Pero las consecuencias no son solo para los consumidores de pornografía. Y eso es todavía más preocupante. Si te tiras por un barranco y te matas, allá tú. El problema es cuando al tirarte por el barranco arrastras a unos cuantos contigo. Porque, si ves porno, los cambios en tu cerebro y en tu visión de la realidad me afectan directamente a mí. A mí, a mis hermanas, amigas, hijas. Afectan a cómo la mitad de la sociedad percibe a la otra mitad, y esa percepción es de todo menos positiva.

¿Qué hay detrás de la violación en grupo de La Manada? Pornografía. ¿Qué hay detrás del alarmante aumento de (micro) machismos en las escuelas e institutos? Pornografía, niños y niñas cuyo “normal” significa mujeres dominadas, al servicio del placer del hombre, objetos sexuales sin voz ni voto. Flaco favor a siglos de lucha por la igualdad.

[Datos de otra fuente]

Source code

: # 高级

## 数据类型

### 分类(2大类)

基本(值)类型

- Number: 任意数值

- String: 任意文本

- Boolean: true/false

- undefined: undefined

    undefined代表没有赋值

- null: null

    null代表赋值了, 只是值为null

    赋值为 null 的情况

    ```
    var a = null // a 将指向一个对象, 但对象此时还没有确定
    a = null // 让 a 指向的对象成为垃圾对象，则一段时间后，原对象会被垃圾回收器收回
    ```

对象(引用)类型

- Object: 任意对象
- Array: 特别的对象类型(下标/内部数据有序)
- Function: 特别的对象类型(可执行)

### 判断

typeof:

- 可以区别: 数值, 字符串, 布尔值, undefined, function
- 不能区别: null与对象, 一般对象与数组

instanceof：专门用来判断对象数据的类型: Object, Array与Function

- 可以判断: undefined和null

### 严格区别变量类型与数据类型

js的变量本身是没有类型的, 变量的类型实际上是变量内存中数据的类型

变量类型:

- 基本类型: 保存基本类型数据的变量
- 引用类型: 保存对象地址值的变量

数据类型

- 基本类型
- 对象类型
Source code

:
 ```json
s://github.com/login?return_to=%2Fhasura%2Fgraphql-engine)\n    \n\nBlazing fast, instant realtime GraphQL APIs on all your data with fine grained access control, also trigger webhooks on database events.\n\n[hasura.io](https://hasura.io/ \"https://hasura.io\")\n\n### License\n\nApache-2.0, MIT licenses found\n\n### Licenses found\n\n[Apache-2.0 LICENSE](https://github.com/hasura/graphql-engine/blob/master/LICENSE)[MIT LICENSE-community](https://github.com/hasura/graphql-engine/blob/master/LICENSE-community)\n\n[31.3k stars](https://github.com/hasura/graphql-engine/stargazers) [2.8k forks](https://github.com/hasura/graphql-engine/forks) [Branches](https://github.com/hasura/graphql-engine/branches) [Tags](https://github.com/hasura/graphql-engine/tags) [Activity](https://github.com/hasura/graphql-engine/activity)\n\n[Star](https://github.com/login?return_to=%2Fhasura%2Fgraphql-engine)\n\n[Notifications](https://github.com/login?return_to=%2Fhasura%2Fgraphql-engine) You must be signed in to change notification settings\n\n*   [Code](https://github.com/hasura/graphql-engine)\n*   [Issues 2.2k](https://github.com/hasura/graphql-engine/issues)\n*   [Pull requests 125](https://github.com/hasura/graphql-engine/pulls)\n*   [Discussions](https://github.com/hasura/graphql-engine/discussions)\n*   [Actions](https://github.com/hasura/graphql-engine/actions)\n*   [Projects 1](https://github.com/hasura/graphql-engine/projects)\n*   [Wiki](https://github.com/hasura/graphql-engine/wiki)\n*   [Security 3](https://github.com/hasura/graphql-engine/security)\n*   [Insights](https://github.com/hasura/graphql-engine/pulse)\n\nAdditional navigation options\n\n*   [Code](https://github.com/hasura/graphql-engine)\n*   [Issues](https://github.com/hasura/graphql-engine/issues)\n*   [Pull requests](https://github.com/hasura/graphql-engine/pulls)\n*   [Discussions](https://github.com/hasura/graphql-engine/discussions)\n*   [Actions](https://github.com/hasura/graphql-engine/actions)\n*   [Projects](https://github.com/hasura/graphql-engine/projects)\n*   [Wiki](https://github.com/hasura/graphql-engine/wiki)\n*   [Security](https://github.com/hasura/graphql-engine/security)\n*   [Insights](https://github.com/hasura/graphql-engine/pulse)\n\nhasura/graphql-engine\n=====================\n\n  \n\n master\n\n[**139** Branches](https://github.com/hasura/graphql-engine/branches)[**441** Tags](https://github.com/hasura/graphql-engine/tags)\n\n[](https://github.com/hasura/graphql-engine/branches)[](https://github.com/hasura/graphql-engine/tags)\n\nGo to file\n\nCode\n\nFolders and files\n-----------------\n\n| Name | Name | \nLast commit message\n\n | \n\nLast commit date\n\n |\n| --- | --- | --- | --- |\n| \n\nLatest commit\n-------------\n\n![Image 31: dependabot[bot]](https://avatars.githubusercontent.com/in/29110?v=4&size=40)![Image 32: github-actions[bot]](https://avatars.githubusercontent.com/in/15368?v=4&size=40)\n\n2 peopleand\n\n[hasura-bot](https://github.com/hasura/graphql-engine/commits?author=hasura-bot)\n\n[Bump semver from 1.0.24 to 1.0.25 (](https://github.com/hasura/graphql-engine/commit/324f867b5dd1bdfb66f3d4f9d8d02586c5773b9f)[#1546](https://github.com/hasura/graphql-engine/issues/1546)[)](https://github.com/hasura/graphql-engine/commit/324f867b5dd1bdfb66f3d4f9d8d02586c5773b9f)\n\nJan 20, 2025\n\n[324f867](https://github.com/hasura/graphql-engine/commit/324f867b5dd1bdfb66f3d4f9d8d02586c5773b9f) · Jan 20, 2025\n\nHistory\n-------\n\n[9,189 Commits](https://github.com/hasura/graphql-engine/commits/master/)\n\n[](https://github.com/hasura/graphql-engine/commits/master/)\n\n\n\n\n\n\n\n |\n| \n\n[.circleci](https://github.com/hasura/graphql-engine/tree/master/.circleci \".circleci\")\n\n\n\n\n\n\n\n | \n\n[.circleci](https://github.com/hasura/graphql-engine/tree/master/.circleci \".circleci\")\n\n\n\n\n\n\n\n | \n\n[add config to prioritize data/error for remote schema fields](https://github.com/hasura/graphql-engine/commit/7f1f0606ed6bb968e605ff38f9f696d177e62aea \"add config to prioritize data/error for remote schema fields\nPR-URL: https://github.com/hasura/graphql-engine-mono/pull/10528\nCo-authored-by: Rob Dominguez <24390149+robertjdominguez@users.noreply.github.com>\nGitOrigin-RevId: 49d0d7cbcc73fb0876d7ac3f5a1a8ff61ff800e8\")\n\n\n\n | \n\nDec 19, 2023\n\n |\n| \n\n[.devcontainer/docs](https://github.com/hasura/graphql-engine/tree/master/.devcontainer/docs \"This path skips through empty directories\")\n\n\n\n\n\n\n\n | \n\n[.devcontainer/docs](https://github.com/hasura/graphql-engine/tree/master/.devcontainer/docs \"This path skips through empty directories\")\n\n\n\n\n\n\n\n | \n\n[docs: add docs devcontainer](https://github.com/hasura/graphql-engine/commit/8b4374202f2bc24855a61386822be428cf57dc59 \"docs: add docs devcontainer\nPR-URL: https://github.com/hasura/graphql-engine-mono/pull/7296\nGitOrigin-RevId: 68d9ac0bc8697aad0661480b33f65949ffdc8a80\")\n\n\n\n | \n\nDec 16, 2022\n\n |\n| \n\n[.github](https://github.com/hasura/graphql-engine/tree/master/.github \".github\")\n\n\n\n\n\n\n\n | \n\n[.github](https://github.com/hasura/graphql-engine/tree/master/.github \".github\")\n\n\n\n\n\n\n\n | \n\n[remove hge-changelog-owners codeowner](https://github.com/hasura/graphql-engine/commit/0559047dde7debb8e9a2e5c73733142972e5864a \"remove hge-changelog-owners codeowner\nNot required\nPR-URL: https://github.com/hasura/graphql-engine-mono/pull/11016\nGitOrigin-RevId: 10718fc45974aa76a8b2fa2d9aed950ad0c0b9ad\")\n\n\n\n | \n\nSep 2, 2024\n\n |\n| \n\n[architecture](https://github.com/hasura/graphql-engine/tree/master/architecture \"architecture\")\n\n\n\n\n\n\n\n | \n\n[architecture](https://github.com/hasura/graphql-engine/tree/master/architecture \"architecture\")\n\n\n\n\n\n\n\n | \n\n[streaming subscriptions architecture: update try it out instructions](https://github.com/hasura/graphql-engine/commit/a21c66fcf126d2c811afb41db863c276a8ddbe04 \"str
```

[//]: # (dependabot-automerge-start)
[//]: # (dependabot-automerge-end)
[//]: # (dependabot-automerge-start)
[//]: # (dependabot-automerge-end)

El consumo de pornografía cambia el cerebro del hombre. La pornografía ya está cambiando el cerebro de toda una generación de niños y adolescentes que serán los hermanos, amigos, novios, maridos, padres, colegas, jefes, pastores, teólogos, predicadores, etc., de mañana. Hombres que, en teoría, deberían relacionarse de igual a igual con las mujeres con las que se encuentren a su paso pero que, en realidad, y sin que nadie sea consciente de ello porque el porno ha alterado sus cerebros, verán a las mujeres como objetos sexuales, a dominar, a abusar, para su placer y servicio. Hombres incapaces de mantener una relación sana porque su cerebro ha anulado los conductos que se lo permitían

Y esto, señores, ya está pasando. Dentro y fuera de la iglesia. Solo que nosotros, en teoría, sabemos. En teoría, todavía podemos acceder a ese cerebro normal, a esa sexualidad y relaciones sanas diseñadas por Dios de las que tanto hablamos en, creo yo, foros que, en realidad, y comparado con lo que se nos viene encima, no importan tanto. Ojalá seamos capaces, como cristianos, de verle las orejas al lobo cuando aún hay algo de tiempo para ser de verdad sal y luz a esta tierra.